Simon has released 0.4, a new version of an open source speech recognition system. Simon features a whole new recognition layer, context-awareness for improved accuracy and performance, and a dialog system able to hold whole conversations with the user and more.
The company says that a lot of work has gone into making Simon easier to use, both for existing and new users. Most visibly, the main window of Simon has been reorganized to bring the most important options together in one screen.
The newly introduced Simon base model format (.sbm) and the integration of a GHNS online repository of base models have removed the last big hurdle of the initial configuration. Users can now easily go from a fresh installation to a working setup in less than five minutes without any preparation.
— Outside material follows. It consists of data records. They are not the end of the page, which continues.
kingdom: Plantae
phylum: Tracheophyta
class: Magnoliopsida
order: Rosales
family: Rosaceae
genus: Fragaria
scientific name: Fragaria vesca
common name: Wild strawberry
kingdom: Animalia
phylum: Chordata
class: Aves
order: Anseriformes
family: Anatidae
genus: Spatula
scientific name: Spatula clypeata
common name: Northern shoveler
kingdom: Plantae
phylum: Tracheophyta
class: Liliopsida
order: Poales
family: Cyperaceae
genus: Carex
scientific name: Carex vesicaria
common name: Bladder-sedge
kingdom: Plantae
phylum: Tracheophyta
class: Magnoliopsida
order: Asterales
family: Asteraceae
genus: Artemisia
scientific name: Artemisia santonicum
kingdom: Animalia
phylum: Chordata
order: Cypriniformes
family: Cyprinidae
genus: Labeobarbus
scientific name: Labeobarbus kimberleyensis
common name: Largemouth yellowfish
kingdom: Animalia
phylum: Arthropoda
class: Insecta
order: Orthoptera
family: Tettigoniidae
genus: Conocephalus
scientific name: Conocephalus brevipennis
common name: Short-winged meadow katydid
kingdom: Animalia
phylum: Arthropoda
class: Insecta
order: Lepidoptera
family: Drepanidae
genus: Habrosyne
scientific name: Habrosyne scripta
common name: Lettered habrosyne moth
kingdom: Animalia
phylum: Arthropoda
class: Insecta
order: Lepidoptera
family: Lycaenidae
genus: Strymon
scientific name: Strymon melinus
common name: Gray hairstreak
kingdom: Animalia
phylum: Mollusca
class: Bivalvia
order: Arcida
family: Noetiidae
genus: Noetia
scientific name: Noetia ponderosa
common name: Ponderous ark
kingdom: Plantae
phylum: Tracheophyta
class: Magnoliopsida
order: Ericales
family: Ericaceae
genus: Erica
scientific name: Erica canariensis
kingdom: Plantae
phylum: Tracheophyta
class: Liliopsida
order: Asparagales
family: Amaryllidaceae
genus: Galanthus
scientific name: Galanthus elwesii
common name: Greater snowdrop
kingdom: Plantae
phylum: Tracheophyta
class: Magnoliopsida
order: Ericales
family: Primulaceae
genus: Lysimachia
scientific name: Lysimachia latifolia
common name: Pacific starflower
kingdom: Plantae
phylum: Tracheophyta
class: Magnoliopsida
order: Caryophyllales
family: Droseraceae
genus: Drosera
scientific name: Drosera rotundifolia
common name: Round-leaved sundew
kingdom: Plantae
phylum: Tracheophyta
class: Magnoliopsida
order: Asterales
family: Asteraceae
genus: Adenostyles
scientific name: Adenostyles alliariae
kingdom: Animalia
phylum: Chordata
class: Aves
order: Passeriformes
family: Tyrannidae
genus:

One of the major internal changes of Simon 0.4 is included support for the BSD licensed CMU SPHINX. While the company also maintains full support for HTK and Julius, new models compiled with Simon will default to the SPHINX backend and the (proprietary) HTK is no longer required to build user-generated models. Simon will select the correct backend for a configuration transparently and automatically.
A major problem of open source speech recognition has always been the lack of freely available high quality speech models, according to the company. The Voxforge project has been working for years towards GPL acoustic models for a variety of languages. While their models are not yet perfect, they offer a promising starting point.
The English Voxforge model is available as a Simon base model and can be downloaded and imported with Simon. Additionally, starting with Simon 0.4, users will also have the option to contribute their gathered Simon training samples directly to the Voxforge server.
Additionally, starting with Simon 0.4, users will also have the option to contribute their gathered Simon training samples directly to the Voxforge server. These recordings will then be used to train and improve the general acoustic models.
There is a simple rule of thumb in speech recognition: the smaller the application domain, the better the recognition accuracy, the company says. This was always one of the core principles of Simon. In Simon 0.4, however, it went one step further: Simon can now re-configure itself on-the-fly as the current situation changes. Through so called “context conditions” Simon 0.4 can automatically activate and deactivate selected scenarios, microphones and even parts of a training corpus.